● **SUPPLIED RECORDS**:
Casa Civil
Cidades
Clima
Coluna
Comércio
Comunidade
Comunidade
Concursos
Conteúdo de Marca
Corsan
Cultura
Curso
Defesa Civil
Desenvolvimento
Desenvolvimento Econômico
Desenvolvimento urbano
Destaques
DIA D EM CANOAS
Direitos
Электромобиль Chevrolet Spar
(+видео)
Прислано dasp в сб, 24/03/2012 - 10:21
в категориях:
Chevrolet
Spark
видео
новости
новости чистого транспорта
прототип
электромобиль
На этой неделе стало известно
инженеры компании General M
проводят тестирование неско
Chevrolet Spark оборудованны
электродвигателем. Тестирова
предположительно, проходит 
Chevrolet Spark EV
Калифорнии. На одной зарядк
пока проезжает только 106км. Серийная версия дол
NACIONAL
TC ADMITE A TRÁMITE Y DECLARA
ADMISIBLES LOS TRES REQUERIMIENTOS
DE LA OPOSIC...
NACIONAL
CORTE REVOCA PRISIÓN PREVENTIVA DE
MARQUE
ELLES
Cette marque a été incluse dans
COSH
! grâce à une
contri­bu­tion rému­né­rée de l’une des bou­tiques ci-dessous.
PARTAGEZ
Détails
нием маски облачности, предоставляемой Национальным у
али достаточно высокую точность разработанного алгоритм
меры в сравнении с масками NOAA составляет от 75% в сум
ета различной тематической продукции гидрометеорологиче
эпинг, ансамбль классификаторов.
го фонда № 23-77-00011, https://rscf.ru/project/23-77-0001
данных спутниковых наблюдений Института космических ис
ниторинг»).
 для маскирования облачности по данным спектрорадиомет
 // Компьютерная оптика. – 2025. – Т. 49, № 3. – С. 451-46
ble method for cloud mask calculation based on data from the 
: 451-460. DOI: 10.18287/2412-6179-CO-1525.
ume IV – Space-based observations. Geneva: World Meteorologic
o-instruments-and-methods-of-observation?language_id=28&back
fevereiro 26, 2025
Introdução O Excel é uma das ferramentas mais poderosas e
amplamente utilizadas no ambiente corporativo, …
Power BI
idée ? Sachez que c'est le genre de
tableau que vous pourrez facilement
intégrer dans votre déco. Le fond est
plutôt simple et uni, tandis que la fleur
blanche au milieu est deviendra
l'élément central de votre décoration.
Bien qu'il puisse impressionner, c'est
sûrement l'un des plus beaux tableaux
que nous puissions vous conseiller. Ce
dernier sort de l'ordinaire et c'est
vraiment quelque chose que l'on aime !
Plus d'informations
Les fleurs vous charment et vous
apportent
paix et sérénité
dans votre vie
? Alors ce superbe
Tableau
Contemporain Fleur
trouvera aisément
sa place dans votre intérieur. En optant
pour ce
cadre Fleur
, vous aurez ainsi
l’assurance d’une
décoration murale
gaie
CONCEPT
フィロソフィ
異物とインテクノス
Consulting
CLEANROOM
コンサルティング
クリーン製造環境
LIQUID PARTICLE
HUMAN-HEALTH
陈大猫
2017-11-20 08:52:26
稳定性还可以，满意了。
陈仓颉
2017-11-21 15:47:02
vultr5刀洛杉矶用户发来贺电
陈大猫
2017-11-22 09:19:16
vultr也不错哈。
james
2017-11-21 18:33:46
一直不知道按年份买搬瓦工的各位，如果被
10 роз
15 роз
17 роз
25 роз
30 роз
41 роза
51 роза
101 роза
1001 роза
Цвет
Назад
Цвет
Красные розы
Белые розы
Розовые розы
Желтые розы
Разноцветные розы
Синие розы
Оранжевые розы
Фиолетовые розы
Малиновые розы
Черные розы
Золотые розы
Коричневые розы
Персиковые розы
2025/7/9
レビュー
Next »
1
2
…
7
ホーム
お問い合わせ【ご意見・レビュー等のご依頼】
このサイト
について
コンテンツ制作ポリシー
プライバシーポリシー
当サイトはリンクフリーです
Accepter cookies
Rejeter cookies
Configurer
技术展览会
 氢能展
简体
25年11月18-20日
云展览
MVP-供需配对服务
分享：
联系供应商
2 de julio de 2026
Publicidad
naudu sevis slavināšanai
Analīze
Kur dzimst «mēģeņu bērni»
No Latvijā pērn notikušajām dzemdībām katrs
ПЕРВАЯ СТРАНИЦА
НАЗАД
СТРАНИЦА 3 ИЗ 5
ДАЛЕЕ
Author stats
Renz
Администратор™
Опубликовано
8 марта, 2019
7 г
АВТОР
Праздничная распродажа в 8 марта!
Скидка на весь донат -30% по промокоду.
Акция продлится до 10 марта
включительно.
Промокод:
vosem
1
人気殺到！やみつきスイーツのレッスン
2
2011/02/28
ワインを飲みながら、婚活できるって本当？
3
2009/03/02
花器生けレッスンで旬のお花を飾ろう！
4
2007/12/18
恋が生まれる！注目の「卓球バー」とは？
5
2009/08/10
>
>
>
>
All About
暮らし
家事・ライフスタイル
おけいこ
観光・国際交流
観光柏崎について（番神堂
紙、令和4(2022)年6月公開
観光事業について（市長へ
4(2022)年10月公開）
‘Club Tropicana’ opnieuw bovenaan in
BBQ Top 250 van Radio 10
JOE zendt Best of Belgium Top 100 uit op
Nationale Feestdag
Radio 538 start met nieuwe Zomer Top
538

● **WHAT THE TASK ASKS**:
Please convert the lines, from the first one up to and including the line with "али достаточно высокую", into a Markdown table with a Row column for the row number and a Line column for the line itself. Leave out any blank lines.

● **OUTPUT BELOW**:
| Row | Line |
|---|---|
| 1 | Casa Civil |
| 2 | Cidades |
| 3 | Clima |
| 4 | Coluna |
| 5 | Comércio |
| 6 | Comunidade |
| 7 | Comunidade |
| 8 | Concursos |
| 9 | Conteúdo de Marca |
| 10 | Corsan |
| 11 | Cultura |
| 12 | Curso |
| 13 | Defesa Civil |
| 14 | Desenvolvimento |
| 15 | Desenvolvimento Econômico |
| 16 | Desenvolvimento urbano |
| 17 | Destaques |
| 18 | DIA D EM CANOAS |
| 19 | Direitos |
| 20 | Электромобиль Chevrolet Spar |
| 21 | (+видео) |
| 22 | Прислано dasp в сб, 24/03/2012 - 10:21 |
| 23 | в категориях: |
| 24 | Chevrolet |
| 25 | Spark |
| 26 | видео |
| 27 | новости |
| 28 | новости чистого транспорта |
| 29 | прототип |
| 30 | электромобиль |
| 31 | На этой неделе стало известно |
| 32 | инженеры компании General M |
| 33 | проводят тестирование неско |
| 34 | Chevrolet Spark оборудованны |
| 35 | электродвигателем. Тестирова |
| 36 | предположительно, проходит  |
| 37 | Chevrolet Spark EV |
| 38 | Калифорнии. На одной зарядк |
| 39 | пока проезжает только 106км. Серийная версия дол |
| 40 | NACIONAL |
| 41 | TC ADMITE A TRÁMITE Y DECLARA |
| 42 | ADMISIBLES LOS TRES REQUERIMIENTOS |
| 43 | DE LA OPOSIC... |
| 44 | NACIONAL |
| 45 | CORTE REVOCA PRISIÓN PREVENTIVA DE |
| 46 | MARQUE |
| 47 | ELLES |
| 48 | Cette marque a été incluse dans |
| 49 | COSH |
| 50 | ! grâce à une |
| 51 | contri­bu­tion rému­né­rée de l’une des bou­tiques ci-dessous. |
| 52 | PARTAGEZ |
| 53 | Détails |
| 54 | нием маски облачности, предоставляемой Национальным у |
| 55 | али достаточно высокую точность разработанного алгоритм |